- **Source extract**
# What makes someone attractive and what attracts you to another?



## mysterioussoul (Jul 17, 2010)

It takes more than looks to be attractive. So what characteristics / behaviour / other factors that makes someone attractive to you?

For me it's how someone treats other people, how they carry themselves and how charitable they are. Accents and voices are big factors for me. I don't like Asian accents. Also I tend to be turned off by women who have rough voices. I find shy attractive women with soft voices adorable.


----------



## Winterwalk (Apr 11, 2013)

It is essential that you feel you can trust the other person.


----------



## mahnamahna (Apr 10, 2013)

It's more that you have to feel this person would be a good match for you. Bur for me... if she's sweet, gentle, and doesn't have a superior attitude - just a humble girl - as long as she wasn't more anti-social than me (I want a girl who's outgoing so she can bring out the best in me) 

I don't know what women would, could, or maybe do find attractive about me - they never really tell me so I'm kinda out of the loop lol


----------



## tieffers (Jan 26, 2013)

Beyond just looks then? I like soft voices and accents too.  Sensitivity is _really_ attractive. Kindness, altruism, ambition, introverted personalities, and being polite, thoughtful, highly empathetic, and perceptive are irresistible traits to me.


----------



## calichick (Jul 30, 2010)

mysterioussoul said:


> It takes more than looks to be attractive.


Disagree, I see many attractive men each day, have no idea who they are. They could be serial killers for all I know. World is largely lookist.


----------



## alissaxvanity (Dec 26, 2011)

I like guys who are not misogynists. Pretty hard to find that, plus someone who is also physically attractive to me. Oh yeah, no "nice guy syndrome"


----------



## mezzoforte (May 16, 2010)

Intelligence
Kindness (My boyfriend has a heart of gold and I love that about him :heart)
Introversion
Pervy/Kinky - I wouldn't be able to date a prude ><
Into video games and/or anime
Adventurous/Open-minded


----------



## InimitableJeeves (Aug 27, 2012)

alissaxvanity said:


> I like guys who are not misogynists. Pretty hard to find that


+10


----------



## greygoose22 (Mar 19, 2013)

alissaxvanity said:


> I like guys who are not misogynists. Pretty hard to find that, plus someone who is also physically attractive to me. Oh yeah, no "nice guy syndrome"

- **Given exercise**
Retype the passage of the forum thread on attraction between "## calichick (Jul" and "is largely lookist.", inclusive.

- **Recorded data**
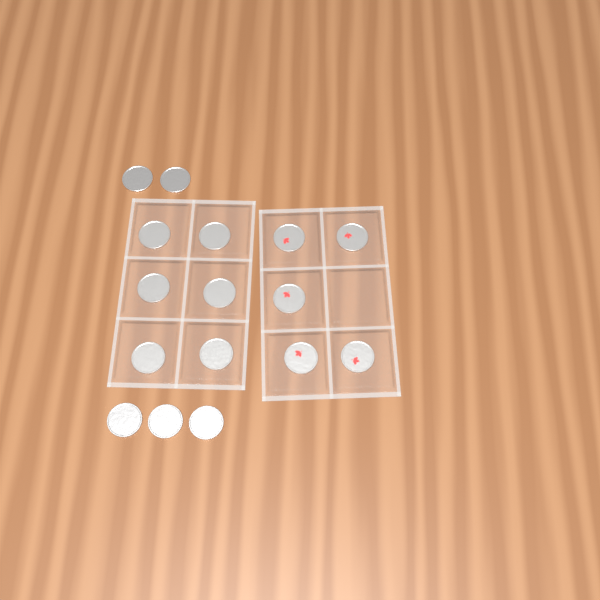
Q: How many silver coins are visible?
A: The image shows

- **Complete response**
## calichick (Jul 30, 2010)

mysterioussoul said:


> It takes more than looks to be attractive.


Disagree, I see many attractive men each day, have no idea who they are. They could be serial killers for all I know. World is largely lookist.